One thing that's been curiously missing from the social networking/user-generated content frenzy of the past few years has been efforts to harness these concepts to build good company databases. It's particularly surprising given the success of professional sites such as Jigsaw and Linked-In, both of which have built remarkably robust databases of business professionals. But where's the company information?

We have seen a few attempts at letting users build out company content. Two basic models have been employed to date: a "backbone" model, where users can append comments to a fixed list of companies, and the publisher takes on the task of maintaining basic company contact details. Successful examples of this model include Yahoo Finance, Vault.com and start-up yellow pages sites such as BrownBook.
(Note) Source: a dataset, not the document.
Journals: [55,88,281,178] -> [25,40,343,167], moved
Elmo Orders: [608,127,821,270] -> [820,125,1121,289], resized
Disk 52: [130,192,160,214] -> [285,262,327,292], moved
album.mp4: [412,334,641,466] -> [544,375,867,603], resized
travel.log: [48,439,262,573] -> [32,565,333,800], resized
The other model is "free-form" model where users decide what companies to cover and in what way, with the publisher supplying no content, and few if any restrictions. One infamous example of this was the F*ckedCompany.com site, now mercifully defunct. We're seeing more and more company profiles within Wikipedia, but they tend to get lost in this vast online encyclopedia.

Will people take the time to contribute to an open access company database? Can such a database rise above angry posts from disgruntled employees and disinformation from disingenuous competitors? Will people share valuable inside information about firms? Will individuals maintain constantly changing company information? Well, it seems we may be about to find out.
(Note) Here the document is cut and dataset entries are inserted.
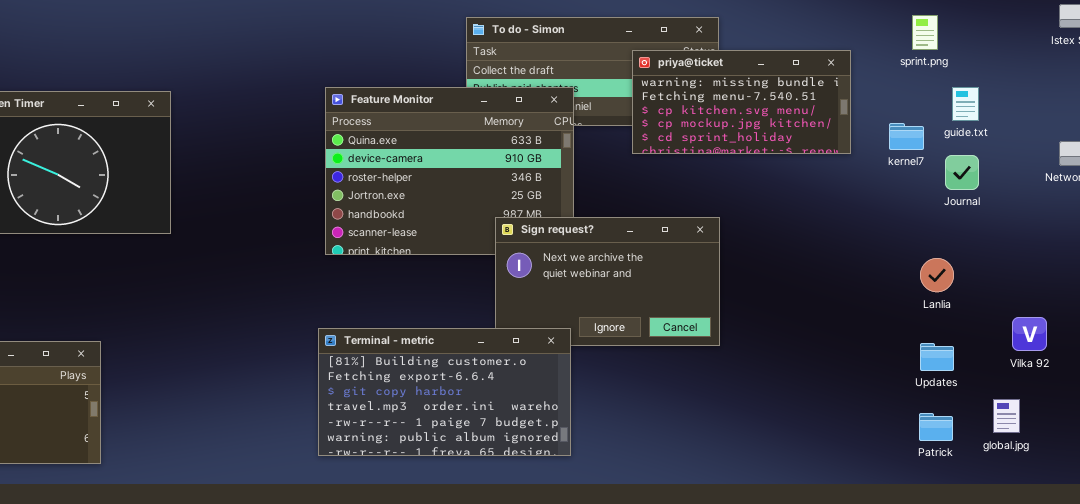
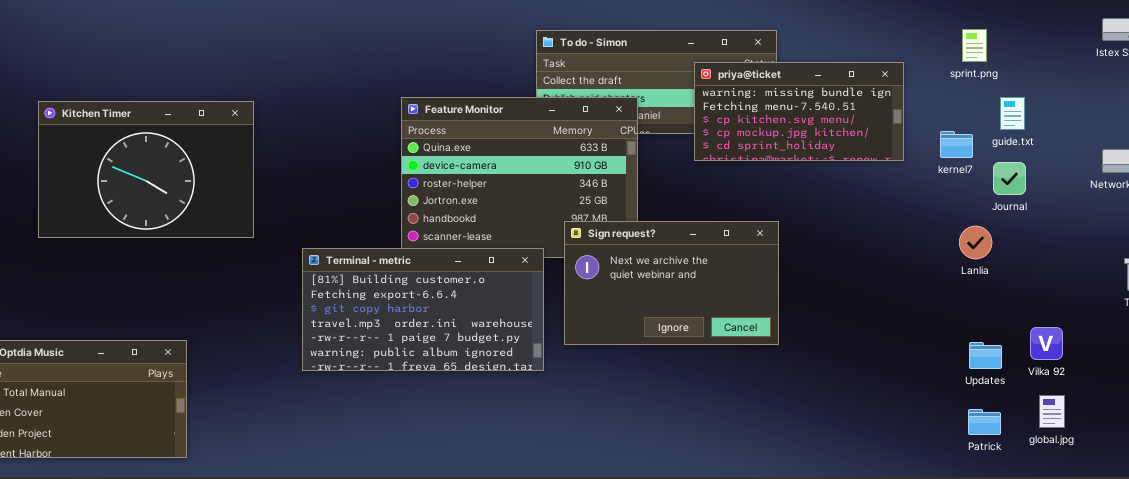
Lanlia: [920,258,954,292] -> [959,226,992,259], moved
Vilka 92: [1012,317,1047,351] -> [1030,327,1063,360], moved
Terminal - metric: [318,328,571,456] -> [302,248,544,371], moved

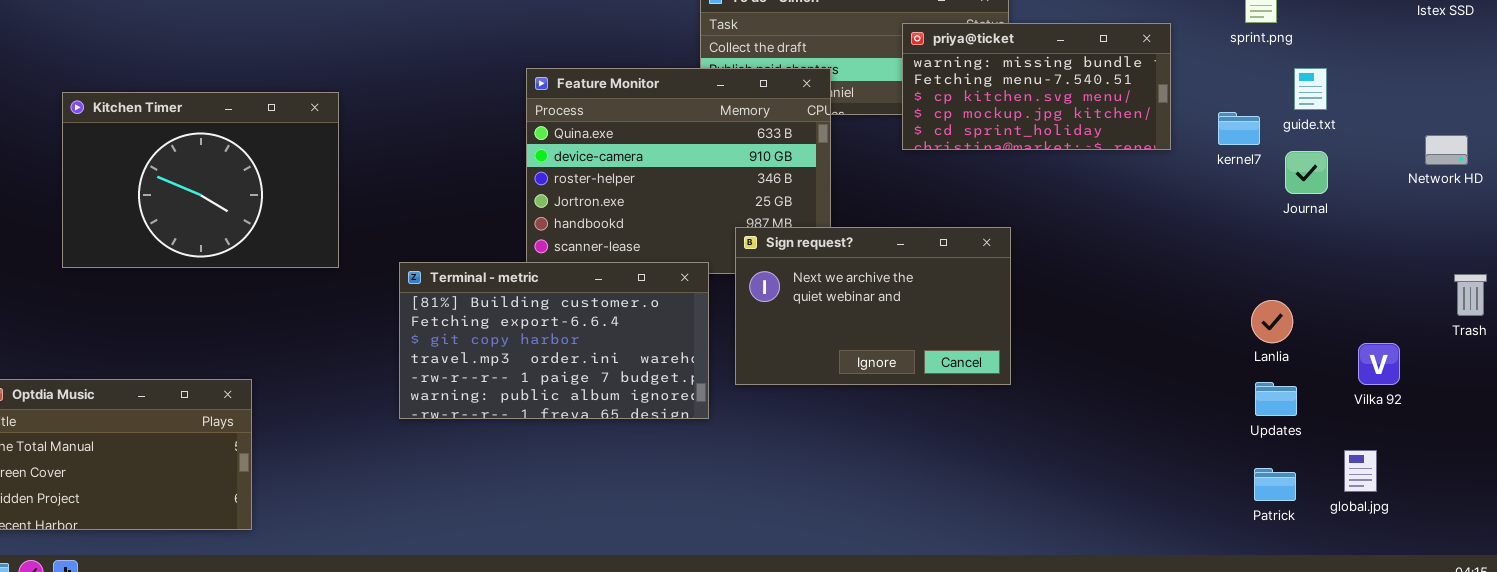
Kitchen Timer: [38,101,254,238] -> [62,92,339,268], moved
Lanlia: [959,226,992,259] -> [1251,300,1293,343], moved
Vilka 92: [1030,327,1063,360] -> [1358,343,1400,385], moved

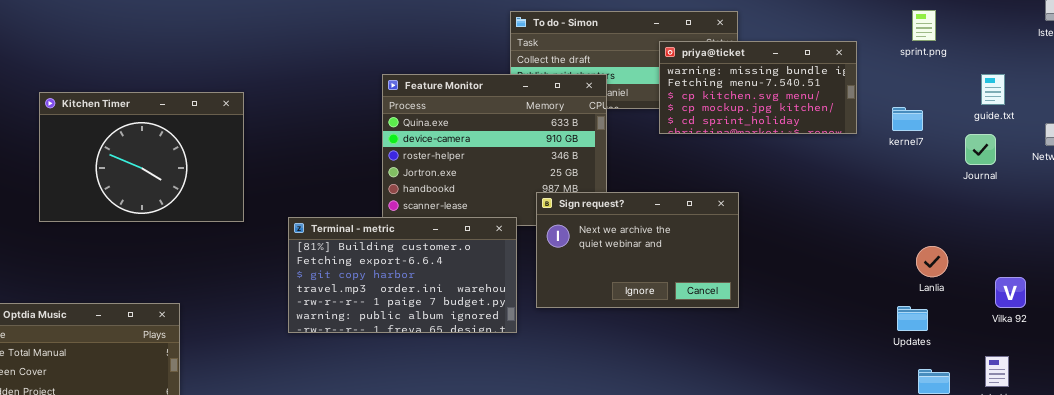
guide.txt: [1294,68,1327,110] -> [981,74,1005,105], moved
Journal: [1285,151,1328,194] -> [965,134,996,165], moved
Updates: [1255,382,1297,416] -> [897,306,928,331], moved

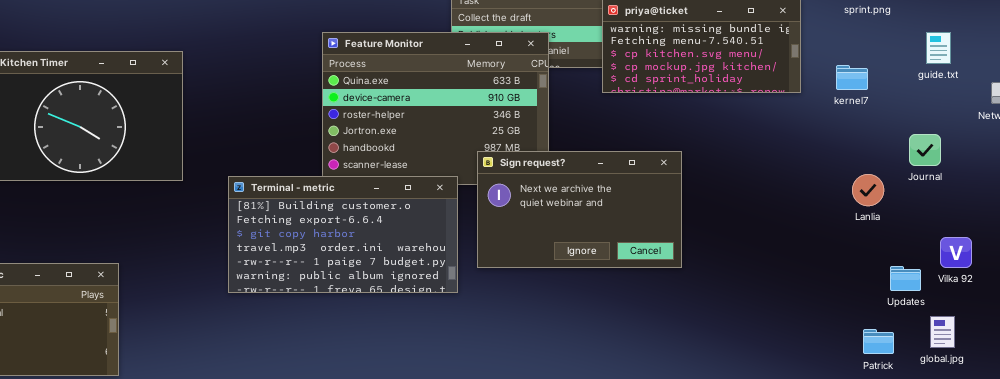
Journal: [965,134,996,165] -> [909,134,941,166], moved
Lanlia: [916,246,948,277] -> [852,174,884,206], moved
Updates: [897,306,928,331] -> [890,266,921,291], moved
A new company, TradeVibes.com, still in beta, is aiming to become a user-generated company database. It rolls together wiki-like features with rating systems, company discussion board, job boards and more. It also offers a strong organizational taxonomy to allow discovery of companies in addition to research on known companies. It may very well be a glimpse of the future.

There's a lot of fresh thinking going on at TradeVibes, and a lot to commend its content model. If TradeVibes can get critical market traction, it could herald the next big thing in the data world: high-value, user- generated company information.